Stored items:
====

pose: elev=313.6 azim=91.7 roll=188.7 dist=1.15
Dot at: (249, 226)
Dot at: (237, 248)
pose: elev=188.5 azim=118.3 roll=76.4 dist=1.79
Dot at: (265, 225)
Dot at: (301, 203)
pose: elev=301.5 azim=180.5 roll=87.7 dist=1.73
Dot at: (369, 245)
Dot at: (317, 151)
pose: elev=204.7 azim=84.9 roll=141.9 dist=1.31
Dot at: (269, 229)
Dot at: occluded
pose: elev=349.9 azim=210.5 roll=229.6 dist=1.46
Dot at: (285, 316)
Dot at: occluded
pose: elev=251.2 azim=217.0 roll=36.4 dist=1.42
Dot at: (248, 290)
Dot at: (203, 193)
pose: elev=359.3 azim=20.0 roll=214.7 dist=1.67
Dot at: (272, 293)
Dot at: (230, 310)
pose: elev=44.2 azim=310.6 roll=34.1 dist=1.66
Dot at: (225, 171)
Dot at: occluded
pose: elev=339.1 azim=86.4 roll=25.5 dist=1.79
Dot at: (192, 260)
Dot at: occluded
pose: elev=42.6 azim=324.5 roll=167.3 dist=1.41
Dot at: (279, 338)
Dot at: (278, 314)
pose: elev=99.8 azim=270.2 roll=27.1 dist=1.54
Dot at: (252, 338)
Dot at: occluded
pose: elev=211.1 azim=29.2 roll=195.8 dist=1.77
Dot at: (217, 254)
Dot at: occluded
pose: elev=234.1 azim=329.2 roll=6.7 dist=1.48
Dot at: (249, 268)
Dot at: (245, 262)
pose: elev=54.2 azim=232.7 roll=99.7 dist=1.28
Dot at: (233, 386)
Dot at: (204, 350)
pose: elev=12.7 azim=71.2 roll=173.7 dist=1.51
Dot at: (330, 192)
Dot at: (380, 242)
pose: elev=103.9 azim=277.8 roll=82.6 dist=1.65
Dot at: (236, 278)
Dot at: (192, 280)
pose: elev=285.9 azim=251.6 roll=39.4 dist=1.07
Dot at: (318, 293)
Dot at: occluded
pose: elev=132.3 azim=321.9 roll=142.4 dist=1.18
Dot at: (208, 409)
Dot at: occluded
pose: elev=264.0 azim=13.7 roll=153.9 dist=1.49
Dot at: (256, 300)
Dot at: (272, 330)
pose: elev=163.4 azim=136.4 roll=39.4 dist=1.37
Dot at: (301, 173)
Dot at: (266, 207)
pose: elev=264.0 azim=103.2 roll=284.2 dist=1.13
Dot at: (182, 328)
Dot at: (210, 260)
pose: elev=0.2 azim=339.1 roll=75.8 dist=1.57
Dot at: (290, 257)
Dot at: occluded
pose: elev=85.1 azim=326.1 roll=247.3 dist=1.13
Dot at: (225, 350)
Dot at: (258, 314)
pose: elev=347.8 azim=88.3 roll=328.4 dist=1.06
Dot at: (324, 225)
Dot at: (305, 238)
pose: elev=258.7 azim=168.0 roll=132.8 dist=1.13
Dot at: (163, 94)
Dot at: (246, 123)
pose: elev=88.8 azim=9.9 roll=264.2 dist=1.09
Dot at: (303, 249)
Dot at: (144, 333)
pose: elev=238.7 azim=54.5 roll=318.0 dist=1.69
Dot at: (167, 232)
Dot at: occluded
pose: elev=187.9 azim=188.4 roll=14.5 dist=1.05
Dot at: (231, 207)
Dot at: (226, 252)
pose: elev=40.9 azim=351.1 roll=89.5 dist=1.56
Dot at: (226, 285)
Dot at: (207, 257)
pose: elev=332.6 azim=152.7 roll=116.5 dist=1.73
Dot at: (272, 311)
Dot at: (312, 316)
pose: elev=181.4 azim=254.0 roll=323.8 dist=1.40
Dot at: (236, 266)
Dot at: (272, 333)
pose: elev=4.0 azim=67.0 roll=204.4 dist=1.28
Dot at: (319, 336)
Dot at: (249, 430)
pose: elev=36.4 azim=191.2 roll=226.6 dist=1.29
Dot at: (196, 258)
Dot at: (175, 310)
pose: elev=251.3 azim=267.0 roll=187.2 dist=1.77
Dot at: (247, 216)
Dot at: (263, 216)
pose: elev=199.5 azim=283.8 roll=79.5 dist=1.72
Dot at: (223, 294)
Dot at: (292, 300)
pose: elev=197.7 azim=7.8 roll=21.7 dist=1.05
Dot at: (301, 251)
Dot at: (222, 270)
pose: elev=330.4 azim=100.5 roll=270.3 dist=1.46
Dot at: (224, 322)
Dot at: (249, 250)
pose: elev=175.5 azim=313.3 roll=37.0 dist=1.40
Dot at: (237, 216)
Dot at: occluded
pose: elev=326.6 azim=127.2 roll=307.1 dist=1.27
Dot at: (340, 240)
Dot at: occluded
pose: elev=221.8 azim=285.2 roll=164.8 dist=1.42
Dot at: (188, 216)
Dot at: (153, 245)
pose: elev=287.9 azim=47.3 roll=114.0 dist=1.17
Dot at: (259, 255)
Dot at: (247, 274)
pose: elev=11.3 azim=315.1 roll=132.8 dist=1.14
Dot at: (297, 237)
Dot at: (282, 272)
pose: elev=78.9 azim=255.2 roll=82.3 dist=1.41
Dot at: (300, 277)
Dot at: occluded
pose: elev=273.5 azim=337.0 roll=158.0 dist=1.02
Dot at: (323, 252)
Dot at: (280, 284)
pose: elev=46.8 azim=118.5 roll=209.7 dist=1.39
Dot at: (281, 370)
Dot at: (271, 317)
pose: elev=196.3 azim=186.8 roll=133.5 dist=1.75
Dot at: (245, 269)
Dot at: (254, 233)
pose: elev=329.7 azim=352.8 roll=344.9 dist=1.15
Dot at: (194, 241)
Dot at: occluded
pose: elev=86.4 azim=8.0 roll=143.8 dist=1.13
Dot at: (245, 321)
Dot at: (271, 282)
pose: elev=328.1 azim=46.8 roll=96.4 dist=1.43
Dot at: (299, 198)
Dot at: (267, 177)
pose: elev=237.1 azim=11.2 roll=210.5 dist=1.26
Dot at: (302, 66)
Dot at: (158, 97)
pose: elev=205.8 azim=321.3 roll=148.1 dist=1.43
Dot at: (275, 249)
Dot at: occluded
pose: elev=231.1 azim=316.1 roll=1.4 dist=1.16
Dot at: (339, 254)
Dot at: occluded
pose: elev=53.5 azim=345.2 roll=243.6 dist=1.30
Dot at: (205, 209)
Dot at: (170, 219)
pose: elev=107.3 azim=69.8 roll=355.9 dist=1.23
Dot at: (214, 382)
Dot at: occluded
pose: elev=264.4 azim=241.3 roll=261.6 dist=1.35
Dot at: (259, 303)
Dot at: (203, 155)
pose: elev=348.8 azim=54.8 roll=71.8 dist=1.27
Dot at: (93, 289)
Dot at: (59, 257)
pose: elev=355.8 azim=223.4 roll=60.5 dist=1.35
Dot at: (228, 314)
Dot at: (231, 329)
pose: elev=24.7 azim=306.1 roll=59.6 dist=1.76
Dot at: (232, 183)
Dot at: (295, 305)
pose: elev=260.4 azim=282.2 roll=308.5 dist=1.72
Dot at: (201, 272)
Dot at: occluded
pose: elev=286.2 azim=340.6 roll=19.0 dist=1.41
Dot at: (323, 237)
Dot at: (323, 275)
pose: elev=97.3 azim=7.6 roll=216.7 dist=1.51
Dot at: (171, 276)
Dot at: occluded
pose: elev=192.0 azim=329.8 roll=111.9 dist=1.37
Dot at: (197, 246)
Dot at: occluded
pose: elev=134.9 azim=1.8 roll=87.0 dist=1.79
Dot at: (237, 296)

====

What the exercise asks
Write out all the records again, swapping every "dist" for "distance" and leaving everything else unchanged.

Exercise answer
pose: elev=313.6 azim=91.7 roll=188.7 distance=1.15
Dot at: (249, 226)
Dot at: (237, 248)
pose: elev=188.5 azim=118.3 roll=76.4 distance=1.79
Dot at: (265, 225)
Dot at: (301, 203)
pose: elev=301.5 azim=180.5 roll=87.7 distance=1.73
Dot at: (369, 245)
Dot at: (317, 151)
pose: elev=204.7 azim=84.9 roll=141.9 distance=1.31
Dot at: (269, 229)
Dot at: occluded
pose: elev=349.9 azim=210.5 roll=229.6 distance=1.46
Dot at: (285, 316)
Dot at: occluded
pose: elev=251.2 azim=217.0 roll=36.4 distance=1.42
Dot at: (248, 290)
Dot at: (203, 193)
pose: elev=359.3 azim=20.0 roll=214.7 distance=1.67
Dot at: (272, 293)
Dot at: (230, 310)
pose: elev=44.2 azim=310.6 roll=34.1 distance=1.66
Dot at: (225, 171)
Dot at: occluded
pose: elev=339.1 azim=86.4 roll=25.5 distance=1.79
Dot at: (192, 260)
Dot at: occluded
pose: elev=42.6 azim=324.5 roll=167.3 distance=1.41
Dot at: (279, 338)
Dot at: (278, 314)
pose: elev=99.8 azim=270.2 roll=27.1 distance=1.54
Dot at: (252, 338)
Dot at: occluded
pose: elev=211.1 azim=29.2 roll=195.8 distance=1.77
Dot at: (217, 254)
Dot at: occluded
pose: elev=234.1 azim=329.2 roll=6.7 distance=1.48
Dot at: (249, 268)
Dot at: (245, 262)
pose: elev=54.2 azim=232.7 roll=99.7 distance=1.28
Dot at: (233, 386)
Dot at: (204, 350)
pose: elev=12.7 azim=71.2 roll=173.7 distance=1.51
Dot at: (330, 192)
Dot at: (380, 242)
pose: elev=103.9 azim=277.8 roll=82.6 distance=1.65
Dot at: (236, 278)
Dot at: (192, 280)
pose: elev=285.9 azim=251.6 roll=39.4 distance=1.07
Dot at: (318, 293)
Dot at: occluded
pose: elev=132.3 azim=321.9 roll=142.4 distance=1.18
Dot at: (208, 409)
Dot at: occluded
pose: elev=264.0 azim=13.7 roll=153.9 distance=1.49
Dot at: (256, 300)
Dot at: (272, 330)
pose: elev=163.4 azim=136.4 roll=39.4 distance=1.37
Dot at: (301, 173)
Dot at: (266, 207)
pose: elev=264.0 azim=103.2 roll=284.2 distance=1.13
Dot at: (182, 328)
Dot at: (210, 260)
pose: elev=0.2 azim=339.1 roll=75.8 distance=1.57
Dot at: (290, 257)
Dot at: occluded
pose: elev=85.1 azim=326.1 roll=247.3 distance=1.13
Dot at: (225, 350)
Dot at: (258, 314)
pose: elev=347.8 azim=88.3 roll=328.4 distance=1.06
Dot at: (324, 225)
Dot at: (305, 238)
pose: elev=258.7 azim=168.0 roll=132.8 distance=1.13
Dot at: (163, 94)
Dot at: (246, 123)
pose: elev=88.8 azim=9.9 roll=264.2 distance=1.09
Dot at: (303, 249)
Dot at: (144, 333)
pose: elev=238.7 azim=54.5 roll=318.0 distance=1.69
Dot at: (167, 232)
Dot at: occluded
pose: elev=187.9 azim=188.4 roll=14.5 distance=1.05
Dot at: (231, 207)
Dot at: (226, 252)
pose: elev=40.9 azim=351.1 roll=89.5 distance=1.56
Dot at: (226, 285)
Dot at: (207, 257)
pose: elev=332.6 azim=152.7 roll=116.5 distance=1.73
Dot at: (272, 311)
Dot at: (312, 316)
pose: elev=181.4 azim=254.0 roll=323.8 distance=1.40
Dot at: (236, 266)
Dot at: (272, 333)
pose: elev=4.0 azim=67.0 roll=204.4 distance=1.28
Dot at: (319, 336)
Dot at: (249, 430)
pose: elev=36.4 azim=191.2 roll=226.6 distance=1.29
Dot at: (196, 258)
Dot at: (175, 310)
pose: elev=251.3 azim=267.0 roll=187.2 distance=1.77
Dot at: (247, 216)
Dot at: (263, 216)
pose: elev=199.5 azim=283.8 roll=79.5 distance=1.72
Dot at: (223, 294)
Dot at: (292, 300)
pose: elev=197.7 azim=7.8 roll=21.7 distance=1.05
Dot at: (301, 251)
Dot at: (222, 270)
pose: elev=330.4 azim=100.5 roll=270.3 distance=1.46
Dot at: (224, 322)
Dot at: (249, 250)
pose: elev=175.5 azim=313.3 roll=37.0 distance=1.40
Dot at: (237, 216)
Dot at: occluded
pose: elev=326.6 azim=127.2 roll=307.1 distance=1.27
Dot at: (340, 240)
Dot at: occluded
pose: elev=221.8 azim=285.2 roll=164.8 distance=1.42
Dot at: (188, 216)
Dot at: (153, 245)
pose: elev=287.9 azim=47.3 roll=114.0 distance=1.17
Dot at: (259, 255)
Dot at: (247, 274)
pose: elev=11.3 azim=315.1 roll=132.8 distance=1.14
Dot at: (297, 237)
Dot at: (282, 272)
pose: elev=78.9 azim=255.2 roll=82.3 distance=1.41
Dot at: (300, 277)
Dot at: occluded
pose: elev=273.5 azim=337.0 roll=158.0 distance=1.02
Dot at: (323, 252)
Dot at: (280, 284)
pose: elev=46.8 azim=118.5 roll=209.7 distance=1.39
Dot at: (281, 370)
Dot at: (271, 317)
pose: elev=196.3 azim=186.8 roll=133.5 distance=1.75
Dot at: (245, 269)
Dot at: (254, 233)
pose: elev=329.7 azim=352.8 roll=344.9 distance=1.15
Dot at: (194, 241)
Dot at: occluded
pose: elev=86.4 azim=8.0 roll=143.8 distance=1.13
Dot at: (245, 321)
Dot at: (271, 282)
pose: elev=328.1 azim=46.8 roll=96.4 distance=1.43
Dot at: (299, 198)
Dot at: (267, 177)
pose: elev=237.1 azim=11.2 roll=210.5 distance=1.26
Dot at: (302, 66)
Dot at: (158, 97)
pose: elev=205.8 azim=321.3 roll=148.1 distance=1.43
Dot at: (275, 249)
Dot at: occluded
pose: elev=231.1 azim=316.1 roll=1.4 distance=1.16
Dot at: (339, 254)
Dot at: occluded
pose: elev=53.5 azim=345.2 roll=243.6 distance=1.30
Dot at: (205, 209)
Dot at: (170, 219)
pose: elev=107.3 azim=69.8 roll=355.9 distance=1.23
Dot at: (214, 382)
Dot at: occluded
pose: elev=264.4 azim=241.3 roll=261.6 distance=1.35
Dot at: (259, 303)
Dot at: (203, 155)
pose: elev=348.8 azim=54.8 roll=71.8 distance=1.27
Dot at: (93, 289)
Dot at: (59, 257)
pose: elev=355.8 azim=223.4 roll=60.5 distance=1.35
Dot at: (228, 314)
Dot at: (231, 329)
pose: elev=24.7 azim=306.1 roll=59.6 distance=1.76
Dot at: (232, 183)
Dot at: (295, 305)
pose: elev=260.4 azim=282.2 roll=308.5 distance=1.72
Dot at: (201, 272)
Dot at: occluded
pose: elev=286.2 azim=340.6 roll=19.0 distance=1.41
Dot at: (323, 237)
Dot at: (323, 275)
pose: elev=97.3 azim=7.6 roll=216.7 distance=1.51
Dot at: (171, 276)
Dot at: occluded
pose: elev=192.0 azim=329.8 roll=111.9 distance=1.37
Dot at: (197, 246)
Dot at: occluded
pose: elev=134.9 azim=1.8 roll=87.0 distance=1.79
Dot at: (237, 296)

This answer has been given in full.